▸ What is required
Each line from the one holding "men untuk terus bersinergi" through the final line of the data below is to be given again exactly, and no other line is to appear.

--- START ---

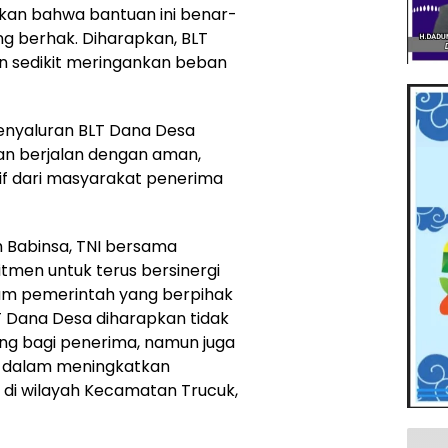
kan bahwa bantuan ini benar-
g berhak. Diharapkan, BLT
n sedikit meringankan beban
enyaluran BLT Dana Desa
an berjalan dengan aman,
tif dari masyarakat penerima
Babinsa, TNI bersama
men untuk terus bersinergi
m pemerintah yang berpihak
 Dana Desa diharapkan tidak
g bagi penerima, namun juga
a dalam meningkatkan
 di wilayah Kecamatan Trucuk,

--- END ---

▸ Problem solution
men untuk terus bersinergi
m pemerintah yang berpihak
 Dana Desa diharapkan tidak
g bagi penerima, namun juga
a dalam meningkatkan
 di wilayah Kecamatan Trucuk,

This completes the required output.